Voici ce que rapporta Abel Hovelacque dans la Bibliothèque des Sciences Contemporaines, en 

1876 :



"La langue basque.



Cette langue si remarquable, si intéressante, n'est guère parlée aujourd'hui que par 450 000 individus, sans grande originalité sociale, sans existence politique distincte ; les trois quarts d'entre eux, environ, appartiennent à la nationalité espagnole, et un quart (120,000 approximativement) à la nationalité française. Il est entendu que nous ne parlons ici que des individus parlant la langue basque et que la question spéciale de la race reste en dehors de cette statistique ; nous savons, en effet — grâce aux excellents travaux de M. Broca — qu'il y a Basques et Basques ; que les Basques espagnols, par exemple, sont de sang bien moins mélangé que les Basques français.
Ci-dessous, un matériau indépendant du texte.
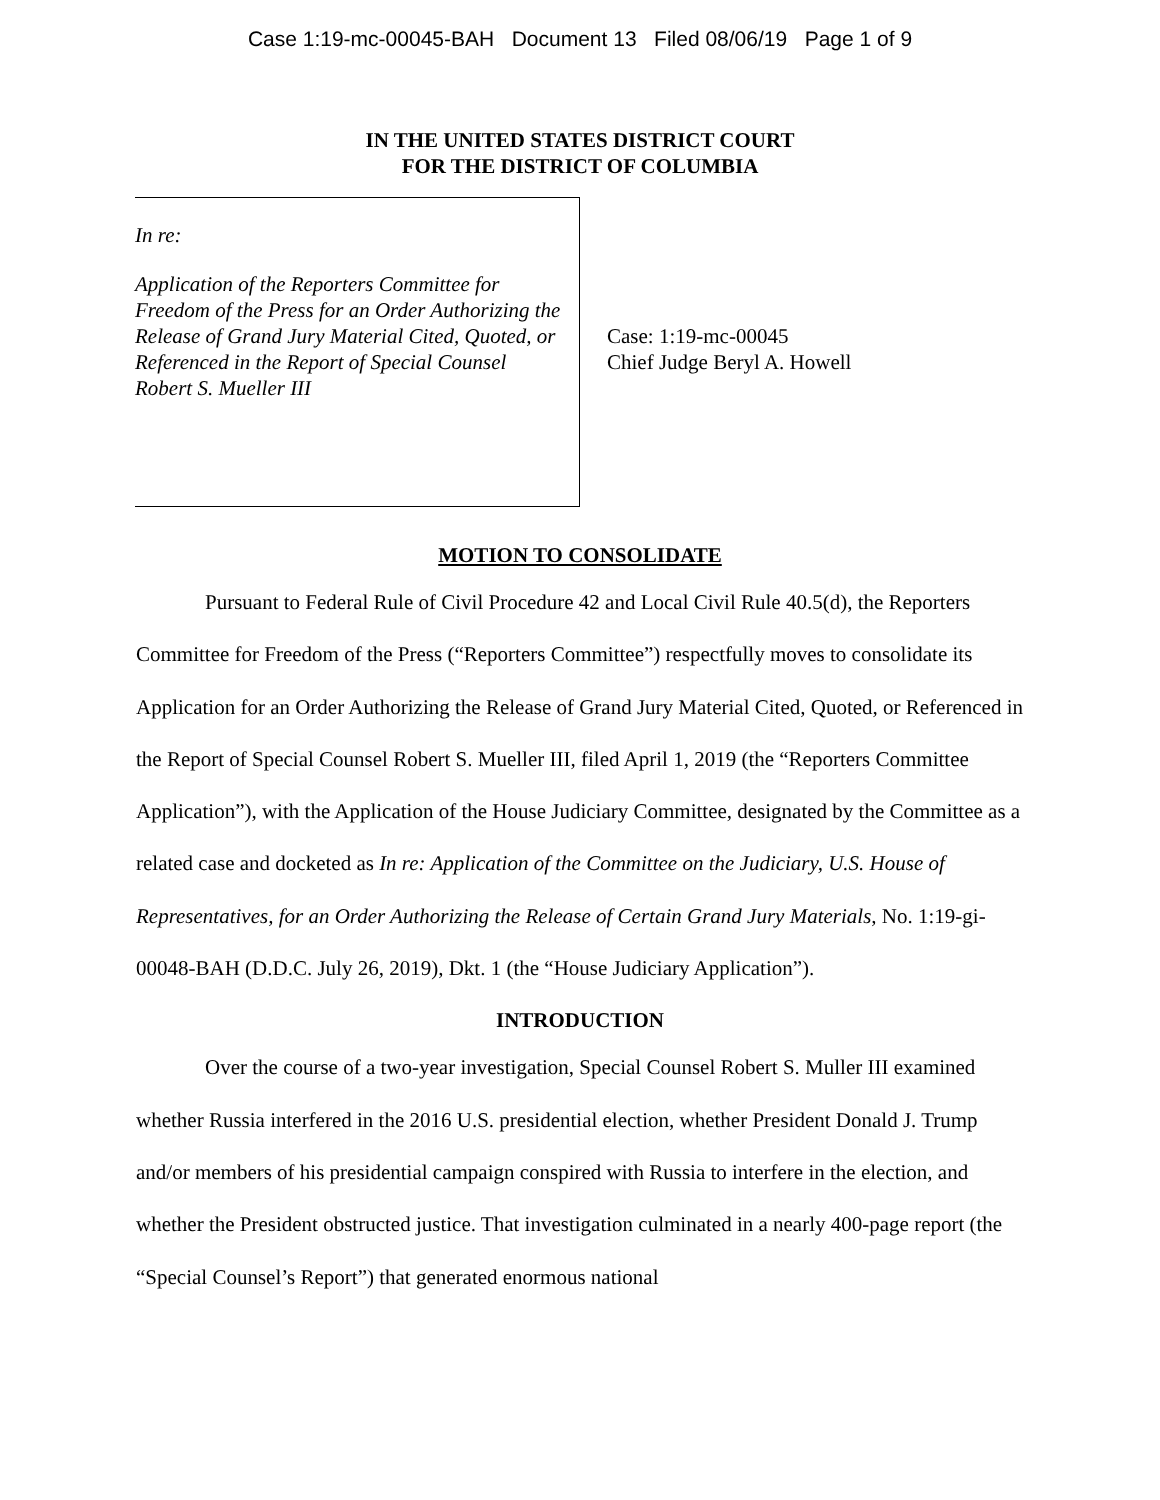Case 1:19-mc-00045-BAH Document 13 Filed 08/06/19 Page 1 of 9
IN THE UNITED STATES DISTRICT COURT
FOR THE DISTRICT OF COLUMBIA
In re:
Application of the Reporters Committee for Freedom of the Press for an Order Authorizing the Release of Grand Jury Material Cited, Quoted, or Referenced in the Report of Special Counsel Robert S. Mueller III
Case: 1:19-mc-00045
Chief Judge Beryl A. Howell
MOTION TO CONSOLIDATE
Pursuant to Federal Rule of Civil Procedure 42 and Local Civil Rule 40.5(d), the Reporters Committee for Freedom of the Press (“Reporters Committee”) respectfully moves to consolidate its Application for an Order Authorizing the Release of Grand Jury Material Cited, Quoted, or Referenced in the Report of Special Counsel Robert S. Mueller III, filed April 1, 2019 (the “Reporters Committee Application”), with the Application of the House Judiciary Committee, designated by the Committee as a related case and docketed as In re: Application of the Committee on the Judiciary, U.S. House of Representatives, for an Order Authorizing the Release of Certain Grand Jury Materials, No. 1:19-gi-00048-BAH (D.D.C. July 26, 2019), Dkt. 1 (the “House Judiciary Application”).
INTRODUCTION
Over the course of a two-year investigation, Special Counsel Robert S. Muller III examined whether Russia interfered in the 2016 U.S. presidential election, whether President Donald J. Trump and/or members of his presidential campaign conspired with Russia to interfere in the election, and whether the President obstructed justice. That investigation culminated in a nearly 400-page report (the “Special Counsel’s Report”) that generated enormous national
On a longtemps cherché à tracer les limites de la langue basque ; c'est seulement en ces derniers temps que l'on est arrivé à des résultats qui, pour ne pas être sans doute tout à fait irréprochables, méritent cependant une véritable confiance. La carte dressée récemment par M. Broca, et publiée par lui dans la Revue d'Anthropologie, nous semble particulièrement recommandable. Essayons de donner une idée plus ou moins nette de son tracé. Partant d'un point de la côte situé un peu au sud de Biarritz, la ligne frontière passe au sud-est de Bayonne, longe d'assez près l'Adour, et, par un brusque mouvement du nord au sud, contourne le territoire de la Bastide-Clairence ; elle remonte, non moins brusquement vers l'Adour, et passant au-dessous de Bidache, de Sauveterre, de Navarreins, s'approche, quelque peu d'Oloron, mais sans atteindre cette ville. Un retour presque horizontal vers l'ouest l'amène à Tardets même ; de là elle gagne le pic d'Anie et pénètre sur le territoire espagnol. Elle se dirige sur Navascues, contourne, au nord, les environs de Pampelune, redescend vers Puente la Reina, passe également un peu au-dessus d'Estella, de Vitoria, atteint vers le nord-ouest Orduna et remonte vers Portugalete pour aboutir à la mer. La plus grande largeur du pays basque (depuis Orduna jusqu'à 5 kilomètres environ à l'ouest d'Oloron) serait donc, approximativement, de 190 kilomètres ; sa hauteur varierait de 50 à 80 kilomètres.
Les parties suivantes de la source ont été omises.